Problem: Let $\langle \cdot, \cdot \rangle _{\mathbb{R}} $ denote the usual inner product in $\mathbb{R} ^2$. For any $\mathbf{x} = (x_1, x_2)$ and $\mathbf{y} = (y_1, y_2)$, we have
\[
\langle \mathbf{x} ,\mathbf{y} \rangle_{\mathbb{R}} = x_1 y_1 + x_2 y_2.
\]
Similarly, we define a Hermitian inner product $\langle \cdot, \cdot \rangle $ in $\mathbb{C} $ by
\[
\langle z, w \rangle_{\mathbb{C}} = z \bar{w} .
\]
Show that
\[
\langle z, w \rangle _{\mathbb{R} } = \frac{1}{2} \left[ \langle z,w \rangle _{\mathbb{C} } + \langle w,z \rangle _{\mathbb{C} } \right] = \text{Re}\left( \langle z,w \rangle _{\mathbb{C} } \right) ,
\]
where we use the usual identification $z = x + \iota y \in \mathbb{C} $ with $(x,y) \in \mathbb{R} ^2$.

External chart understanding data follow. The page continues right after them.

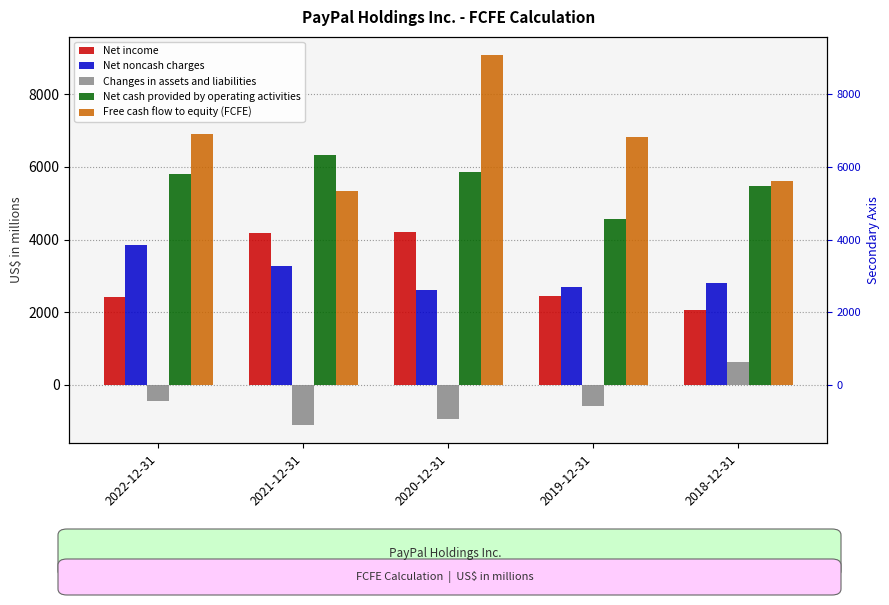

List the series in order of their peak value, lowest first.

Changes in assets and liabilities, Net noncash charges, Net income, Net cash provided by operating activities, Free cash flow to equity (FCFE)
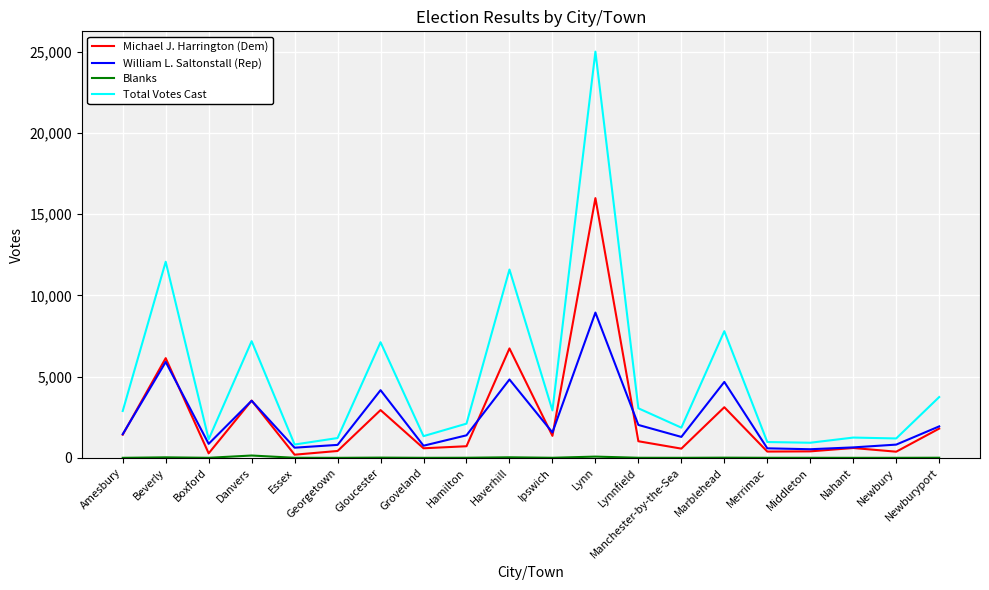

Which series has the widest spread of values?

Total Votes Cast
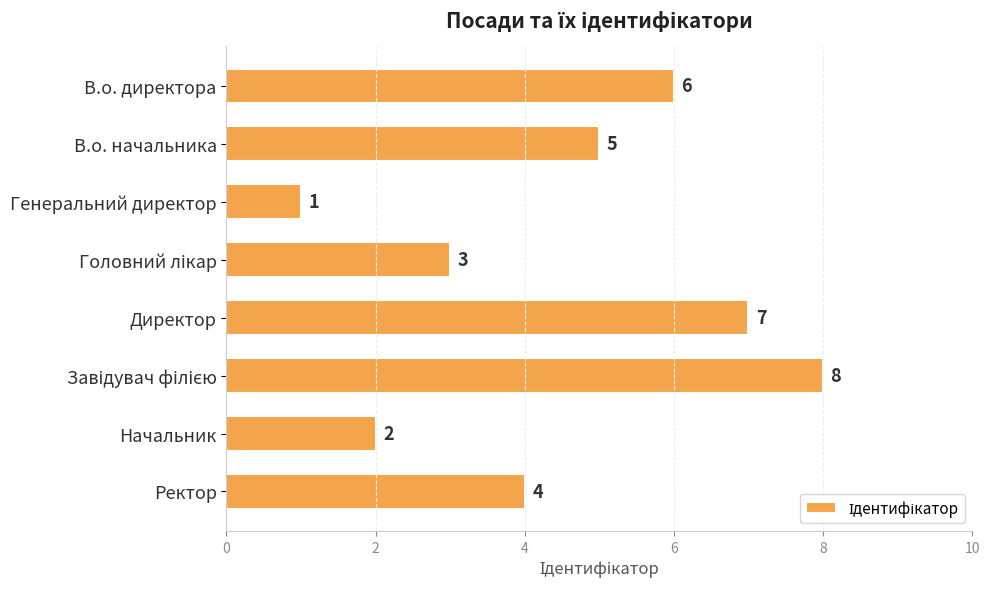

Approximately how many times larger is the value at Ректор compared to Директор?

0.6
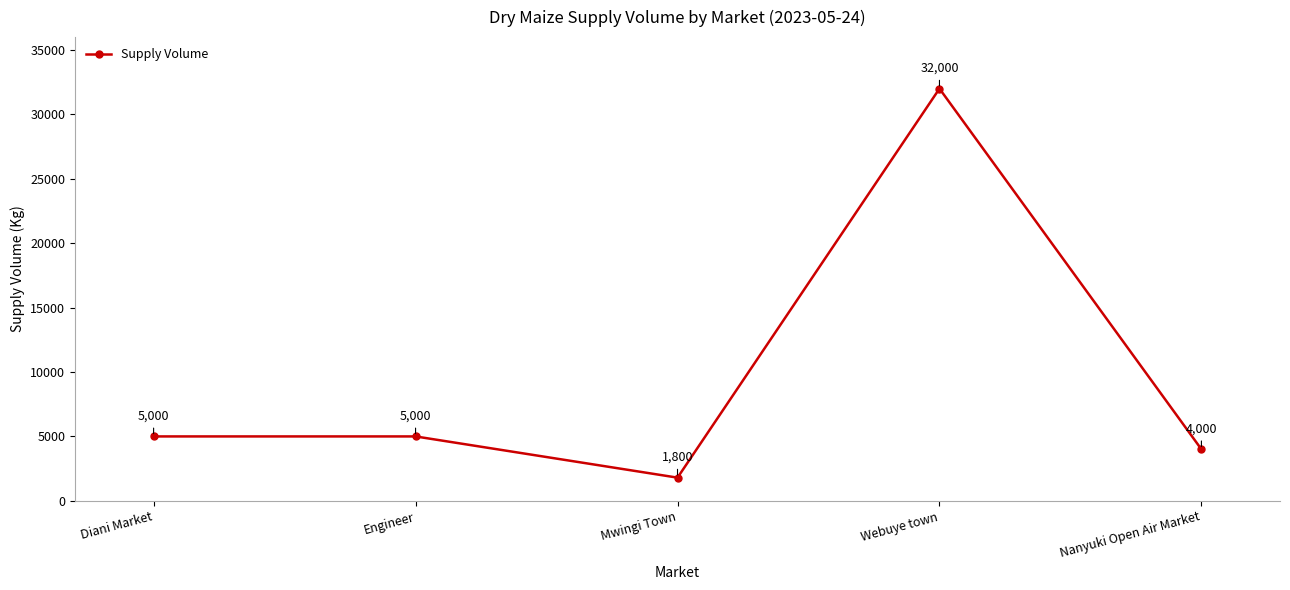

True or false: the data has more than 0 interior local peaks.

True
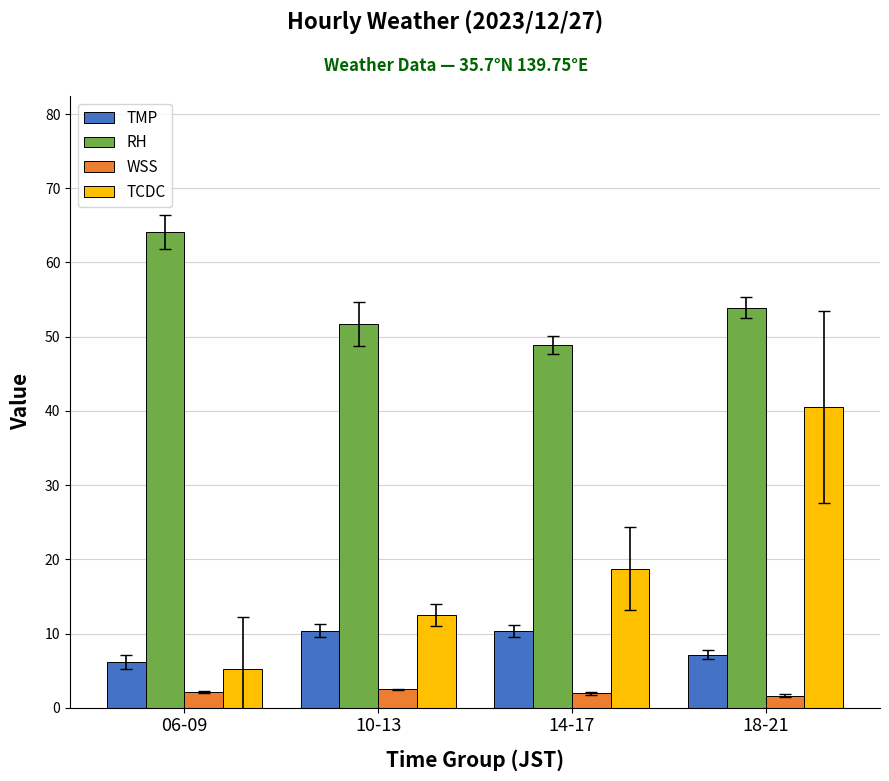

What is the label of the 2nd bar from the left?

10-13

Solution: Let us write $z = z_1 + \iota z_2$ and $w = w_1 + \iota w_2$. Now we consider
\begin{align*}
\langle z,w \rangle _{\mathbb{R} } & = z_1 w_1 + z_2 w_2.
\end{align*}
Now we consider the complex inner products.
\begin{align*}
\langle z,w \rangle_{\mathbb{C} } = z \bar{w} \text{ and } \langle w,z \rangle _{\mathbb{C} } = w \bar{z}.
\end{align*}
Thus,
\begin{align*}
\frac{1}{2} \left[ \langle z,w \rangle _{\mathbb{C} } + \langle w,z \rangle _{\mathbb{C} } \right] & = \frac{z \bar{w} + w \bar{z} }{2} \\
& = \frac{z \bar{w} + \overline{z \bar{w} } }{2} \\
& = \text{Re}(z \bar{w} ) \\
& = \text{Re} \left( \langle z, w \rangle_{\mathbb{C} } \right).
\end{align*}
We proved the last two inequalities.
Now we observe that
\begin{align*}
\text{Re}\left( z \bar{w} \right) & = \text{Re} \left( z_1 w_1 + z_2 w_2 + \iota \left( z_2 w_1 - z_1 w_2 \right) \right) \\
& = z_1 w_1 + z_2 w_2 = \langle z, w \rangle _{\mathbb{R} }.
\end{align*}
Therefore,
\[
\langle z, w \rangle _{\mathbb{R} } = \frac{1}{2} \left[ \langle z,w \rangle _{\mathbb{C} } + \langle w,z \rangle _{\mathbb{C} } \right] = \text{Re}\left( \langle z,w \rangle _{\mathbb{C} } \right) ,
\]